После консулата и цензуры Сципион вдруг сорвался и решил объехать мир, «чтобы…

Посмотреть на беззаконные и справедливые дела человеческие [70],

…поглядеть на города, народы и на царей» (Plut. Reg. et imp. apophegm. Sc. min. 13).

Сципион терпеть не мог помпы и величественных церемоний. Он отправился как частный человек всего с несколькими друзьями, среди которых были Полибий и Панетий. Все иноземные цари с изумлением рассказывали, что этот знаменитейший римлянин одет совсем просто и его не сопровождает блестящая свита.
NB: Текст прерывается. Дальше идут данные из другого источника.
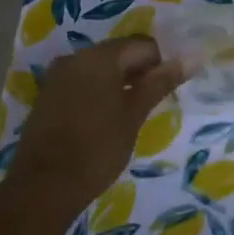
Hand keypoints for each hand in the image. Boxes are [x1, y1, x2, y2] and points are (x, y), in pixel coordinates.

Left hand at [0, 38, 183, 220]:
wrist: (42, 188)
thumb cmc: (96, 150)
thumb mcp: (134, 116)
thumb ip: (160, 83)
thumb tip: (191, 58)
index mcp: (101, 57)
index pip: (143, 45)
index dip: (160, 65)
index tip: (164, 92)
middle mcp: (77, 57)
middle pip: (119, 52)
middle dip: (138, 72)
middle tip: (149, 104)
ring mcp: (58, 75)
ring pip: (99, 67)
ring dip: (118, 82)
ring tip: (128, 113)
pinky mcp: (47, 94)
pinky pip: (81, 81)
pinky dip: (97, 91)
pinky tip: (102, 118)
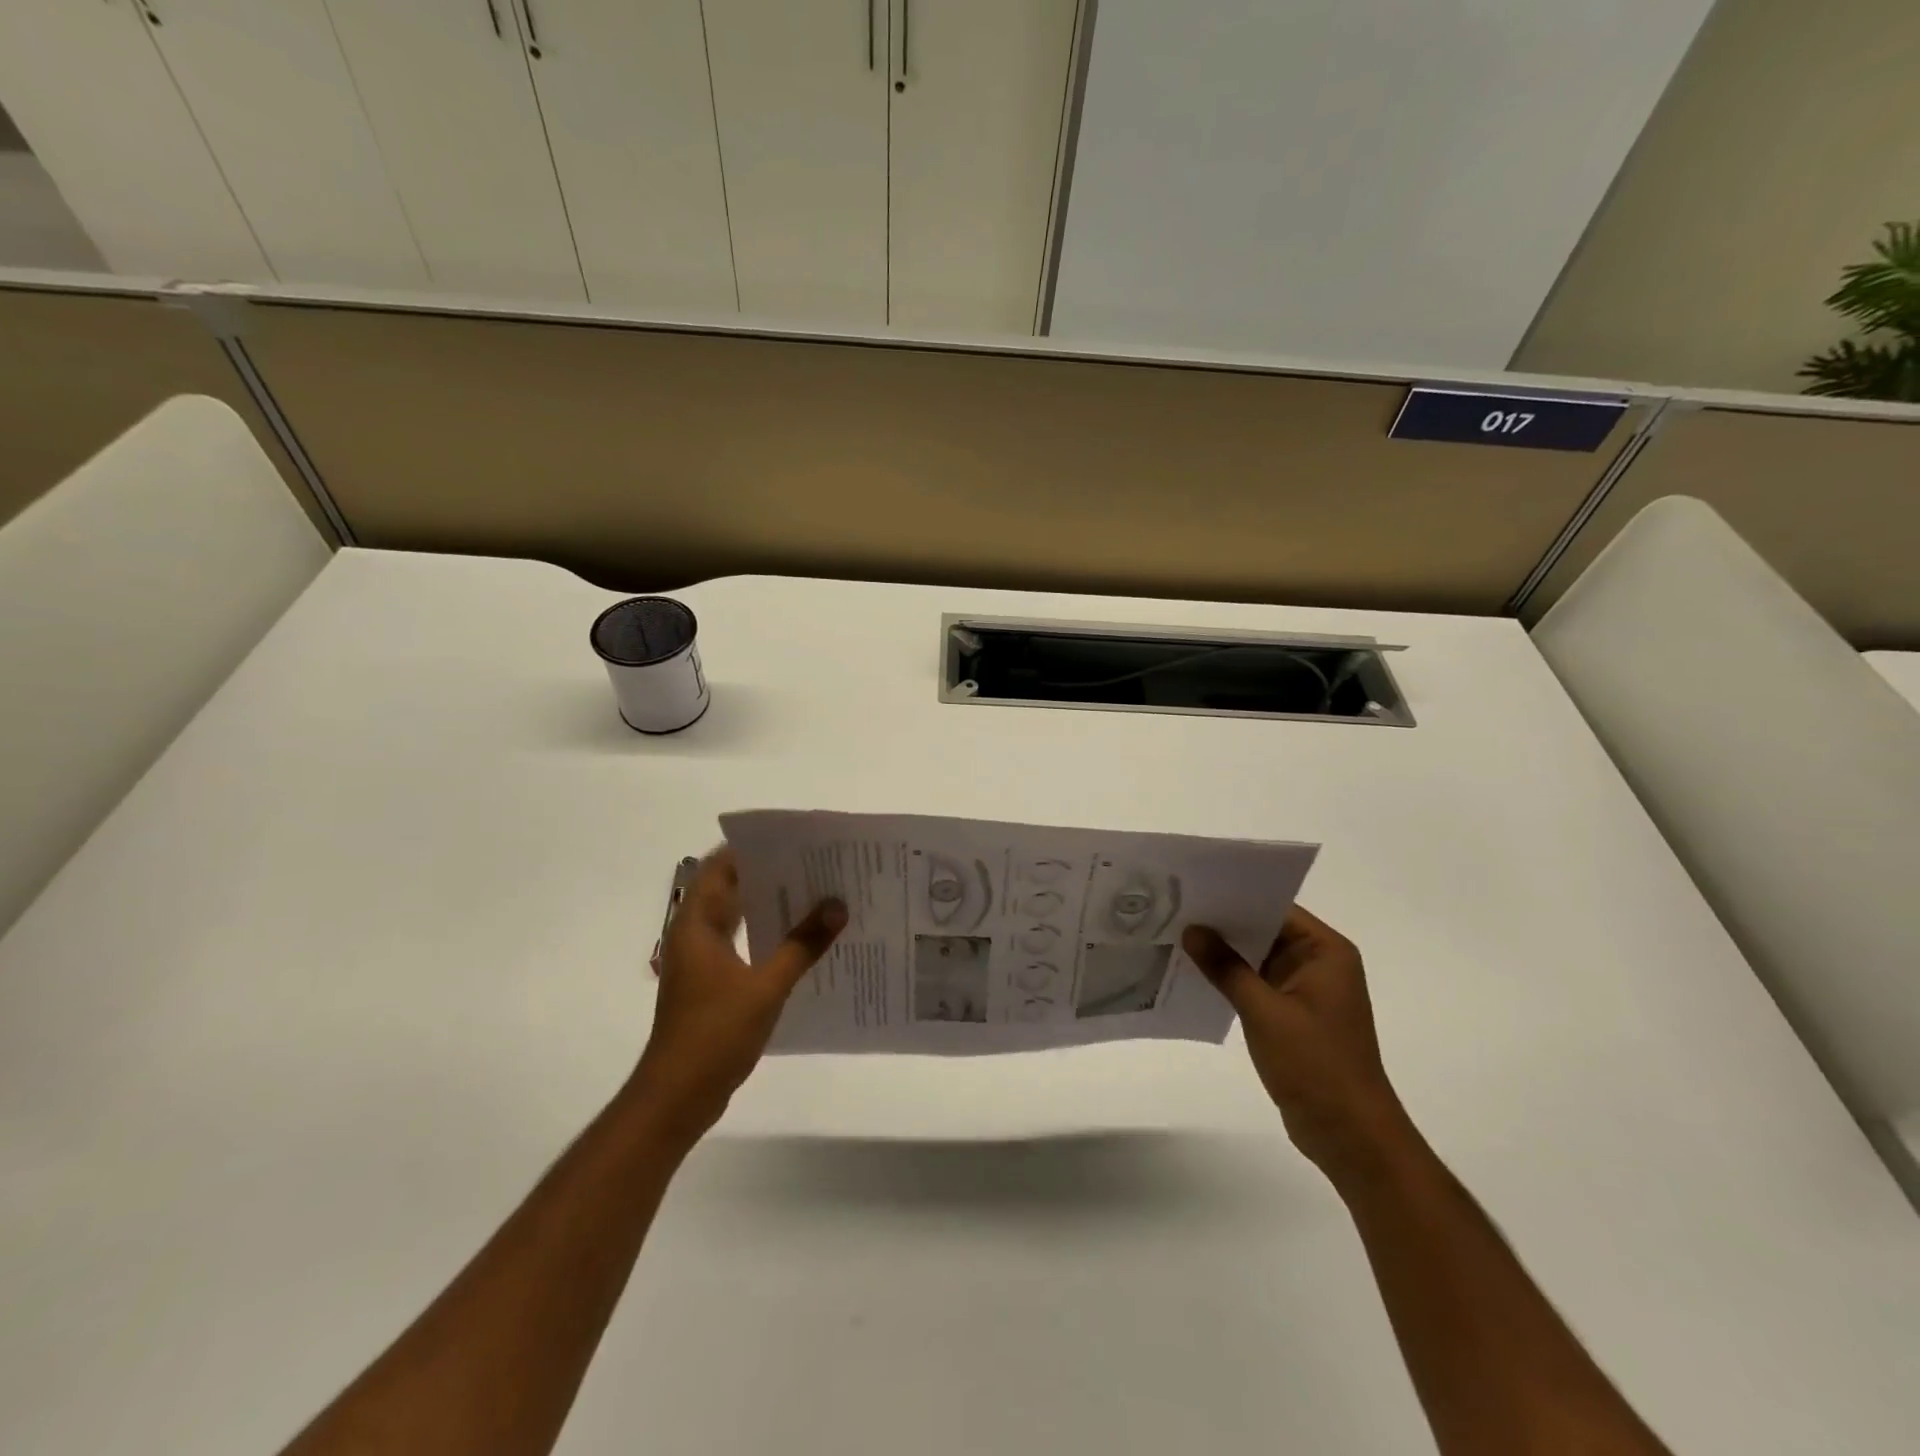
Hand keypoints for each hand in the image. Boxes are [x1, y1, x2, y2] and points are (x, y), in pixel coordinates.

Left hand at [628, 847, 844, 1146]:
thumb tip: (837, 906)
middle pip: (729, 890)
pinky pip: (742, 945)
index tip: (790, 840)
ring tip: (815, 895)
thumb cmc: (714, 1034)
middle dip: (768, 874)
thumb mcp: (766, 987)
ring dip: (770, 906)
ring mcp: (702, 962)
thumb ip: (802, 945)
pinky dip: (767, 936)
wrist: (678, 1096)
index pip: (718, 868)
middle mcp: (694, 936)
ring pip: (737, 918)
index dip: (749, 849)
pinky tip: (801, 941)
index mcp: (696, 926)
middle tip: (814, 865)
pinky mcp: (712, 984)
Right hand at [1183, 906, 1411, 1178]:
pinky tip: (1193, 974)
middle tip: (1174, 909)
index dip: (1234, 897)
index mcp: (1325, 951)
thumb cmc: (1315, 1065)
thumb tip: (1192, 930)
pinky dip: (1230, 979)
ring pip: (1256, 958)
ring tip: (1175, 936)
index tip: (1192, 889)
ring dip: (1223, 953)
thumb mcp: (1265, 1011)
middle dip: (1222, 924)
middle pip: (1264, 930)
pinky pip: (1256, 984)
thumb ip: (1226, 967)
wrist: (1350, 1135)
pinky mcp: (1293, 1015)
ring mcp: (1306, 990)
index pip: (1275, 908)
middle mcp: (1319, 963)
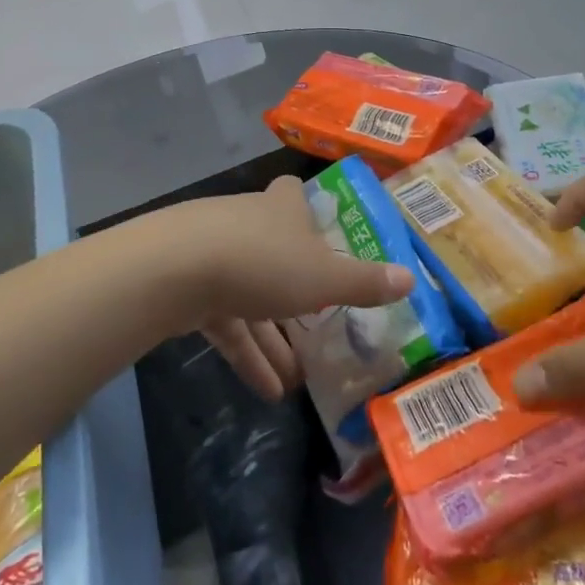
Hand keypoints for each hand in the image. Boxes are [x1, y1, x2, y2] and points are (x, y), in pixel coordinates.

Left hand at [155, 175, 413, 401]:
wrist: (173, 270)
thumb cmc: (262, 261)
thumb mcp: (325, 277)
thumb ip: (365, 282)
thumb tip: (411, 278)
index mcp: (281, 209)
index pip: (292, 193)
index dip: (305, 209)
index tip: (320, 232)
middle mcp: (247, 222)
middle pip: (275, 252)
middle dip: (295, 292)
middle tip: (319, 328)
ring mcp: (213, 253)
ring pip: (250, 294)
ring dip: (272, 338)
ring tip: (294, 382)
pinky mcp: (187, 285)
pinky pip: (225, 320)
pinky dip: (246, 351)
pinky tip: (265, 390)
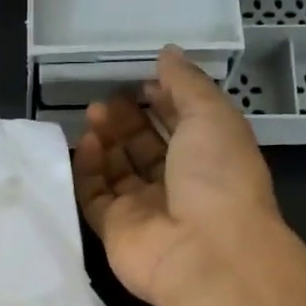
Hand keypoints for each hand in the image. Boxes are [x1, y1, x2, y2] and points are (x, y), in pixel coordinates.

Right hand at [73, 46, 280, 305]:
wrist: (205, 252)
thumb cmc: (218, 176)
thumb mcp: (212, 115)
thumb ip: (186, 83)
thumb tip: (167, 54)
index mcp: (210, 157)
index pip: (181, 124)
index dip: (162, 101)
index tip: (141, 81)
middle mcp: (178, 184)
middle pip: (145, 147)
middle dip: (127, 120)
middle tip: (108, 100)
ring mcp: (145, 209)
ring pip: (117, 170)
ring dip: (106, 140)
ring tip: (93, 115)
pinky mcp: (115, 230)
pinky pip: (95, 196)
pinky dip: (88, 170)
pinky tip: (87, 144)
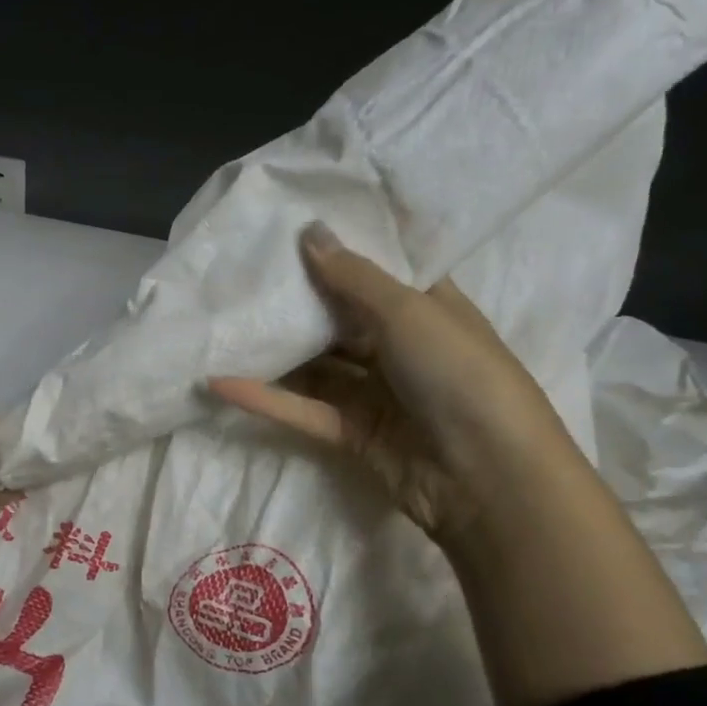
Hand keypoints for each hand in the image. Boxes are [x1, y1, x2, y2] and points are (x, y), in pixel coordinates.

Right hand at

Первой страной, которую посетил Сципион, был Египет. Эта древняя колыбель цивилизации представляла тогда довольно плачевное зрелище. Там была полная неразбериха, каждый новый Птолемей был хуже предыдущего, а царствовавший в то время Птолемей VII Эвергет был чуть ли не самым худшим (Strab. XVII, 1, 8). Подданные называли его просто Фискон — Пузан. О нем рассказывали совершенно удивительные вещи. Он умудрился поразить даже своих привыкших ко всему подданных. Александрийцы часто восставали, и он «отдал народ в жертву солдатам и истреблял его» (Полибий). «Иноземным наемникам была дана свобода убивать, повсюду ежедневно струились потоки крови» (Юстин). Множество народу бежало и пряталось, так что Полибию казалось, что почти все эллины уже истреблены (Justin. XXXVIII, 8; Polyb. XXXIV, 14, 6). Но самый «замечательный» поступок царь совершил несколько позднее визита Сципиона. Его подданные очередной раз восстали, на сей раз успешно. Фискон бежал, а власть захватила жена царя, бывшая одновременно и его сестрой. Вскоре праздновали день рождения царицы. Пир шел горой, царило буйное веселье. Вдруг в пиршественную залу вошел посол. Он объявил, что принес государыне сюрприз, подарок от Птолемея, и положил на стол ларец. Подвыпившие гости обступили посла и, сгорая от любопытства, бросились открывать таинственный ларец. Сорвали завязки, открыли его… и застыли, как статуи. В ларце лежал разрезанный на куски и аккуратно упакованный царевич, маленький сын царицы… (Justin. XXXVIII, 8, 12–13; Liv. ер. 59).